Dari 55 Pasal yang ada dalam UU nomor 18 tahun 2019 tentang Pesantren ada beberapa catatan yang menurut saya multitafsir, diantaranya:
Pasal 9 ayat 1 “Dalam penyelenggaraan Pesantren, Kiai sebagaimana dimaksud dalam Pasal 5 ayat 2 huruf a harus: a. berpendidikan Pesantren; b. berpendidikan tinggi keagamaan Islam, dan/atau; c. memiliki kompetensi ilmu agama Islam”. Pasal ini bisa dianggap membatasi gerak para kiai, mengingat ada bahkan banyak pesantren yang kiainya bukan merupakan alumni pesantren, tidak pula berpendidikan tinggi dan juga tidak memilikiki kompetensi, namun menyandang maqam Kiai karena kekaromahannya, kewaliannya dan itu sudah menjadi hal yang turun temurun sebagai ke khasan di sebuah pesantren. 

Dalam pasal 13 ayat 1 disebutkan “Dalam penyelenggaraan Pesantren, kajian Kitab Kuning atau Dirasah Islamiah dengan Pola Pendidikan Muallimin sebagaimana dimaksud dalam Pasal 5 ayat 2 huruf e dilaksanakan secara sistematis, terintegrasi, dan komprehensif”. 

Pengertian umum tentang Kitab kuning adalah kitab – kitab klasik yang berisi pelajaran – pelajaran agama Islam / dirasah Islamiyah yang diajarkan pada Pondok – pondok Pesantren, mulai dari fikih, akidah, akhlaq, tasawuf, tata bahasa arab (ilmu nahwu dan ilmu sharf), hadits, tafsir, ulumul qur’an, hingga pada ilmu sosial dan kemasyarakatan (muamalah).
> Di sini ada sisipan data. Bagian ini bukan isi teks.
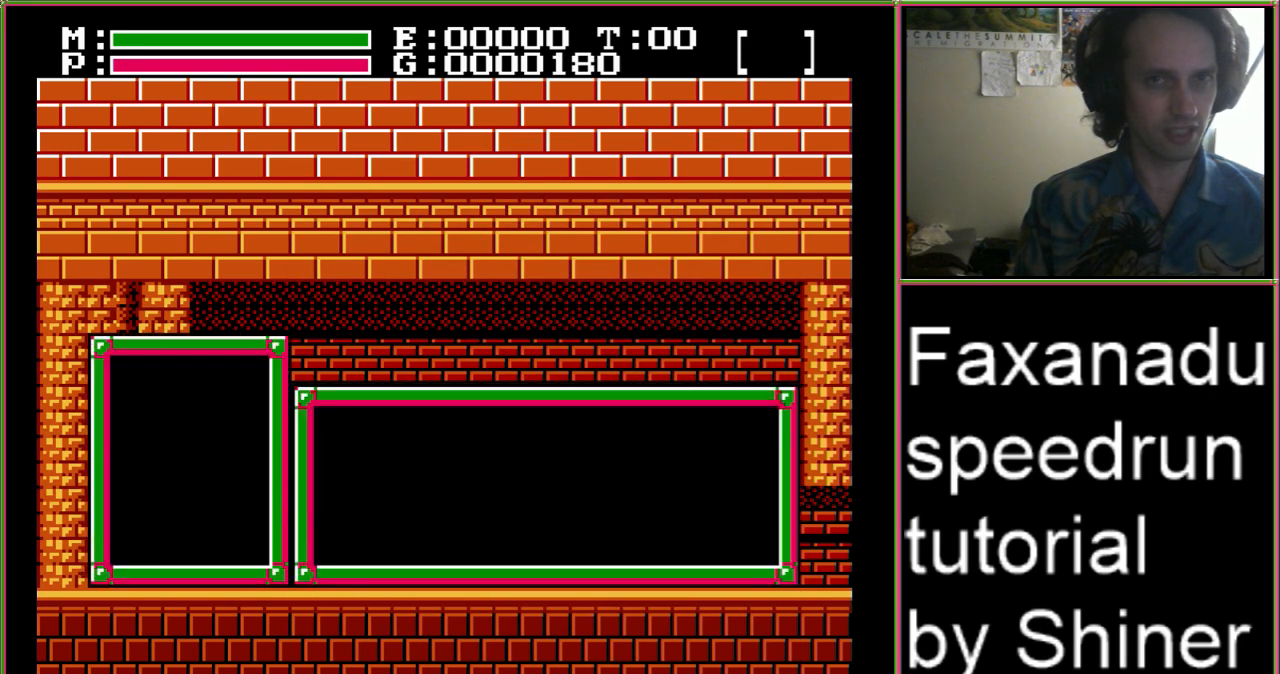
{"buttons": ["DPAD_LEFT"], "events": []}
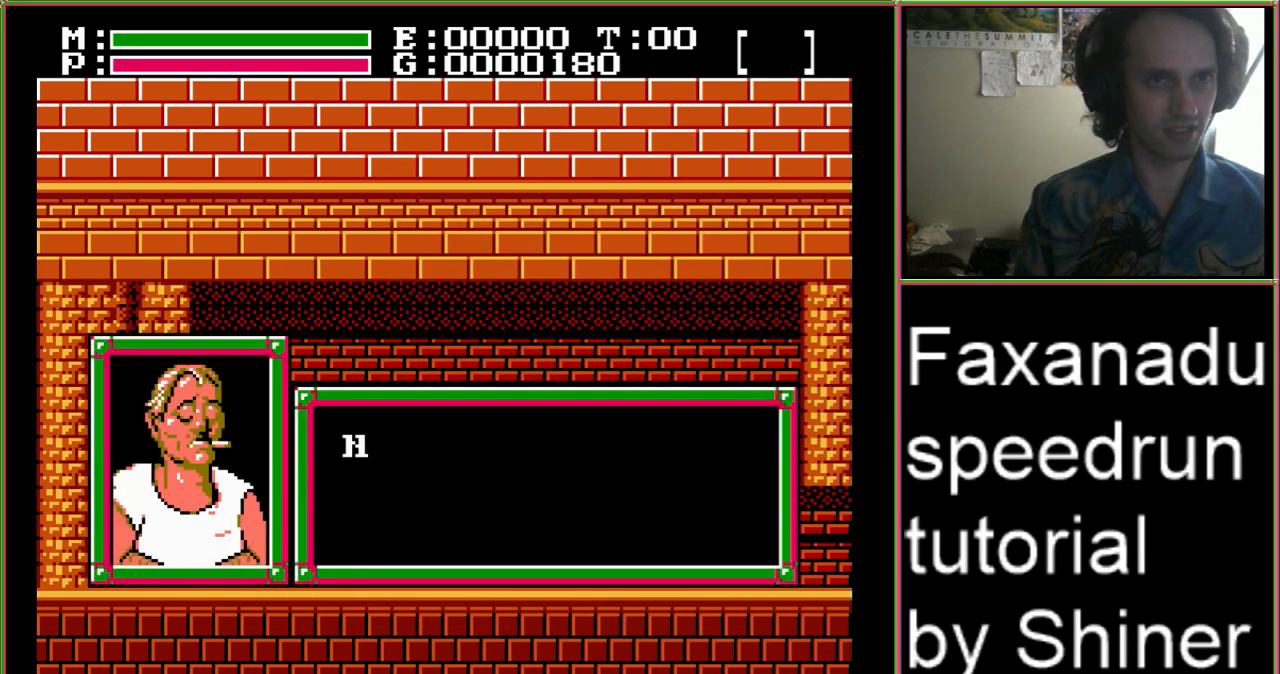
{"buttons": ["DPAD_LEFT"], "events": []}
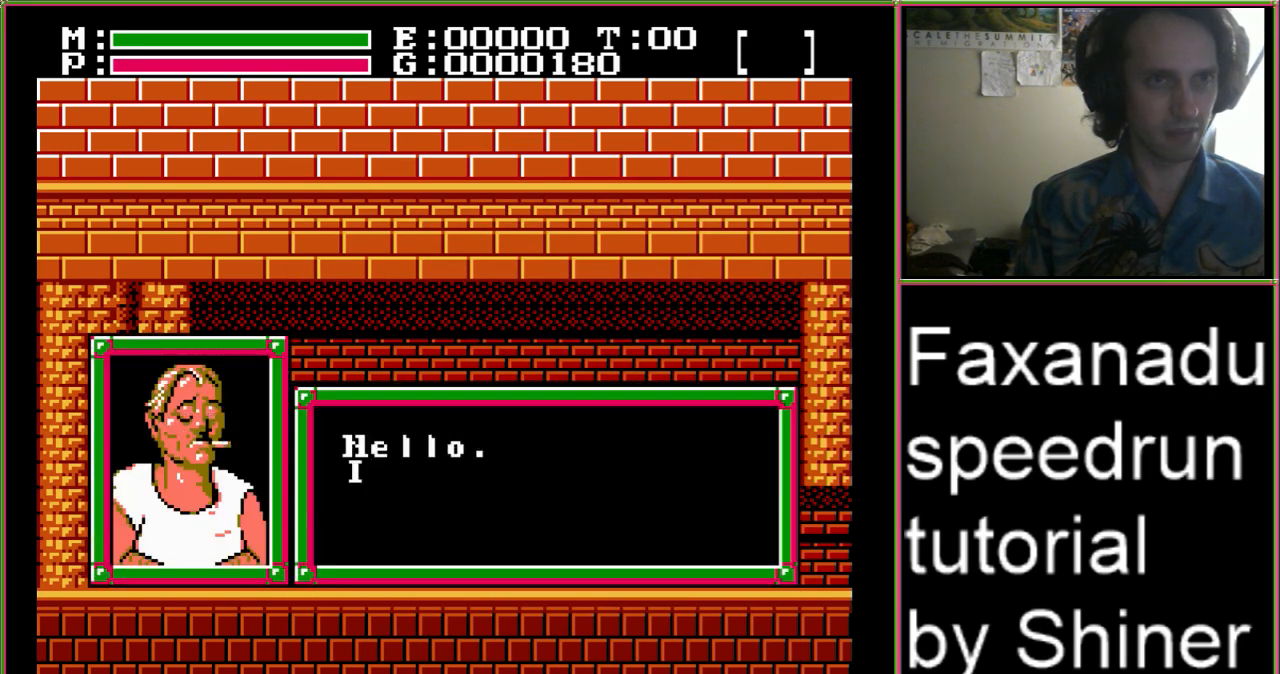
{"buttons": ["DPAD_LEFT"], "events": []}
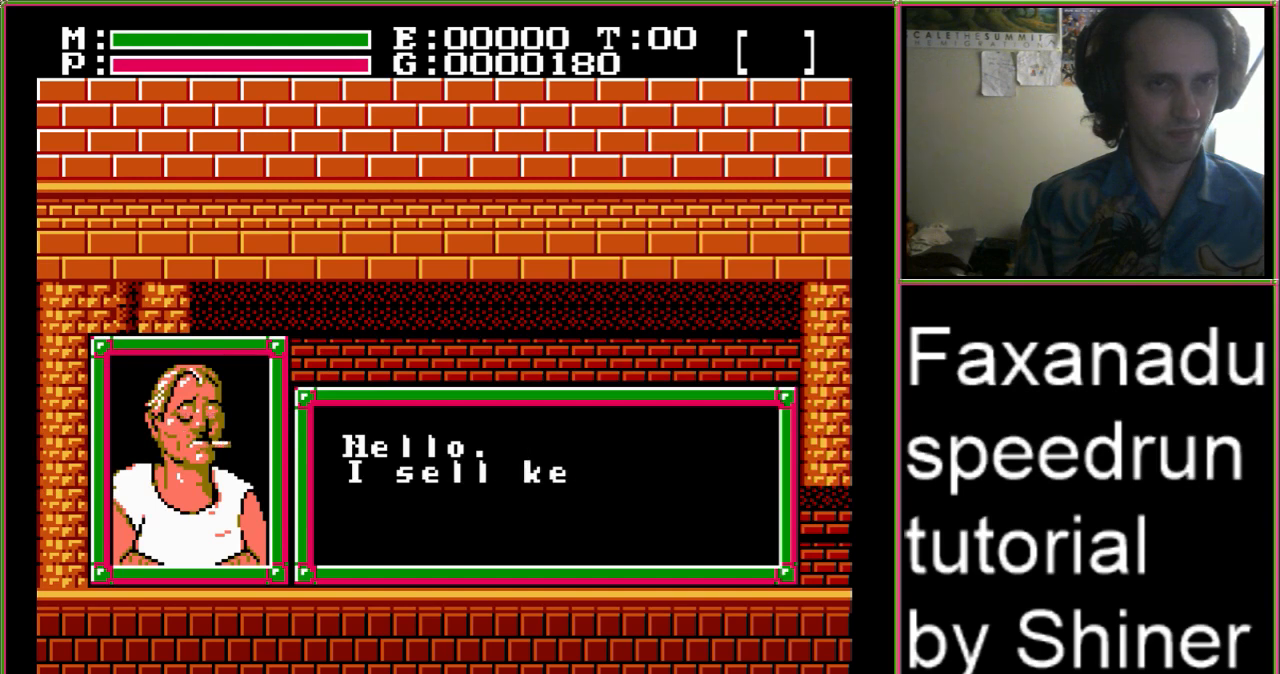
{"buttons": ["DPAD_LEFT"], "events": []}
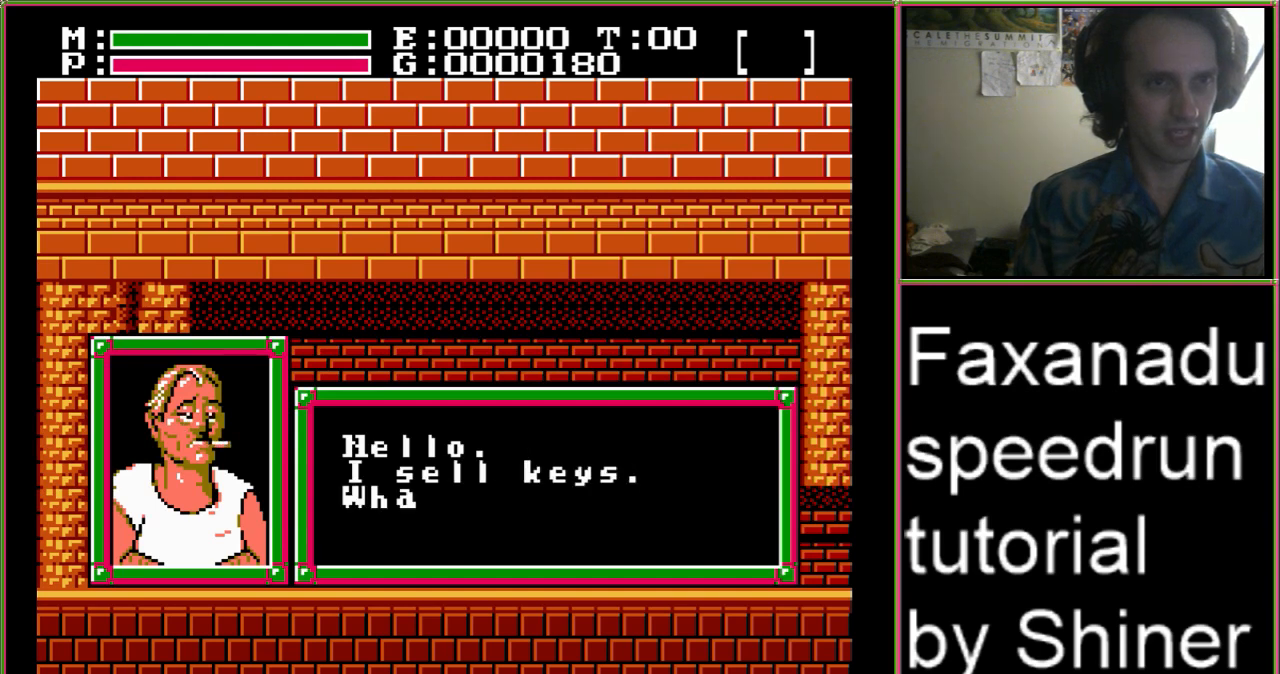
{"buttons": ["DPAD_LEFT"], "events": []}
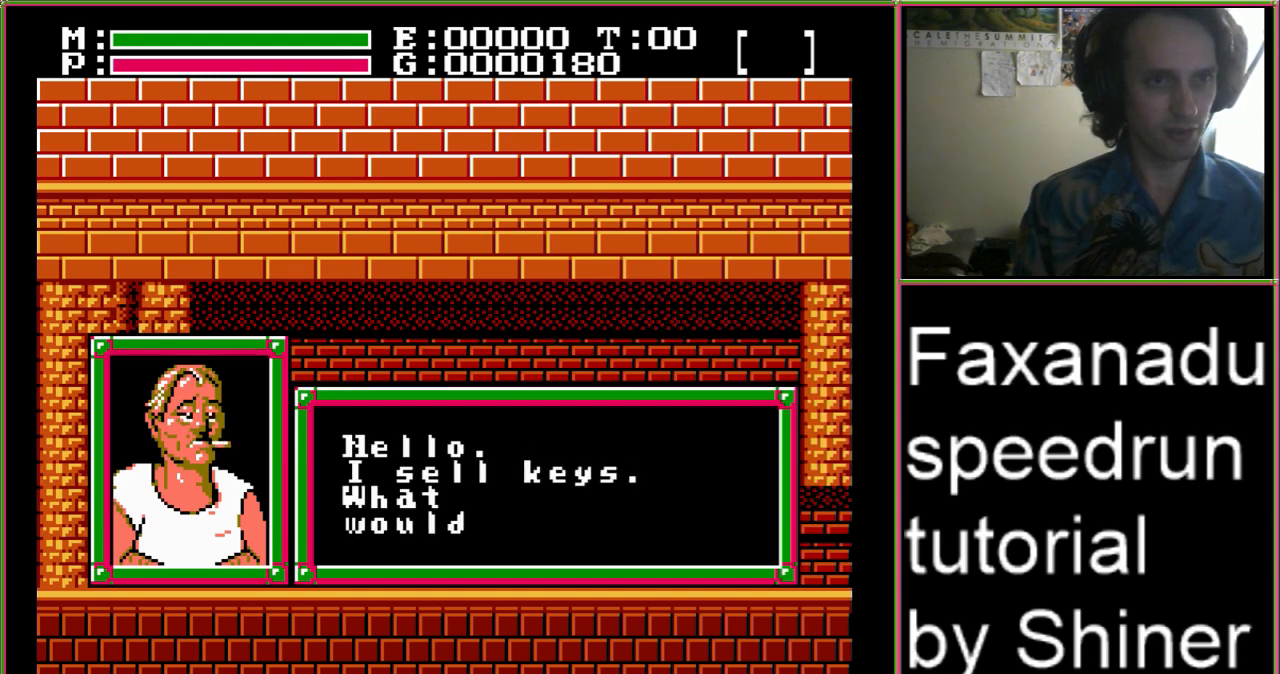
{"buttons": ["DPAD_LEFT"], "events": []}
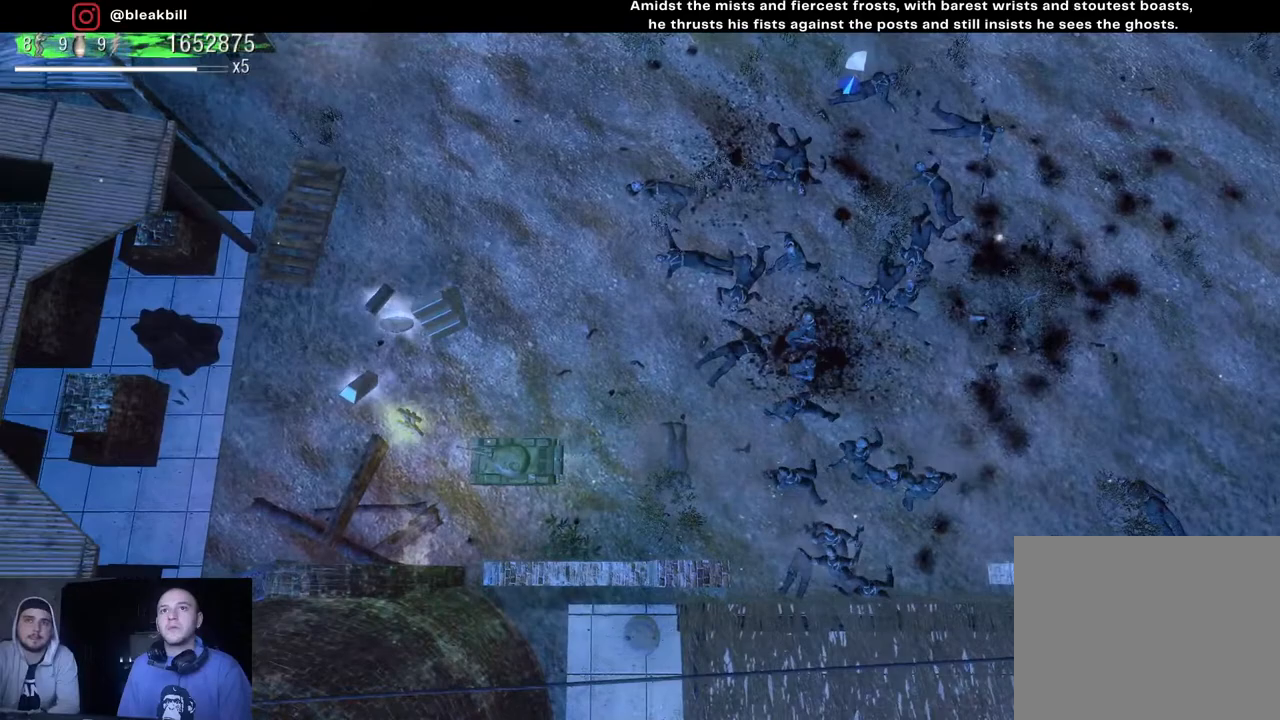
Gameplay with a controller (PlayStation layout); each line is a JSON object with the inputs held at the frame after it. "events" lists button and stick changes between this image and that frame as [ms after this image, input, new state], when the widget could be followed in between.
{"buttons": [], "left_stick": "up", "right_stick": "center", "events": [[250, "left_stick", "up"]]}
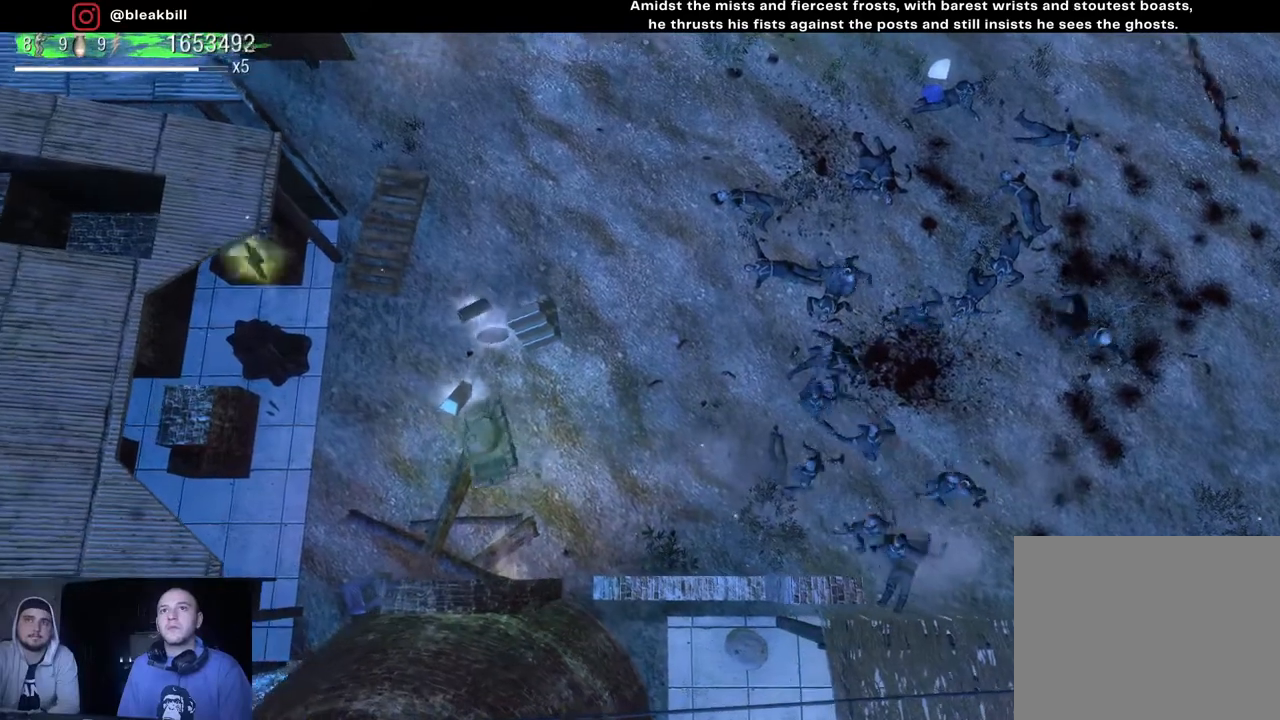
{"buttons": [], "left_stick": "up-right", "right_stick": "center", "events": [[300, "left_stick", "up-right"]]}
Dikenal juga dengan kitab gundul karena memang tidak memiliki harakat (fathah, kasrah, dhammah, sukun), tidak seperti kitab Al-Qur'an.

Sedangkan istilah kitab kuning dalam UU tersebut menjadi poin kunci kurikulum pendidikan pesantren, meskipun ada klausul " atau" dirasah Islamiyah, di mana beberapa pesantren modern saat ini tidak lagi menggunakan kitab kuning sebagai referensi kurikulumnya.

Maka kedepan akan timbul pertanyaan, contoh dalam aspek kurikulum, apakah nantinya kurikulum pesantren itu akan diatur? Apakah akan ada standarisasi kitab kuning sebagai kurikulum baku? Atau apakah akan ada akreditasi pesantren terkait kurikulum tersebut?. Jika itu yang terjadi dengan adanya UU Pesantren ini secara tidak langsung pemerintah ikut campur  masuk keranah ke khasan pesantren itu sendiri.

Pasal 28 ayat 1 “Majelis Masyayikh merupakan perwakilan dari Dewan Masyayikh”. Ayat 2 “Ketentuan mengenai tata cara pembentukan Majelis Masyayikh diatur dengan Peraturan Menteri”. 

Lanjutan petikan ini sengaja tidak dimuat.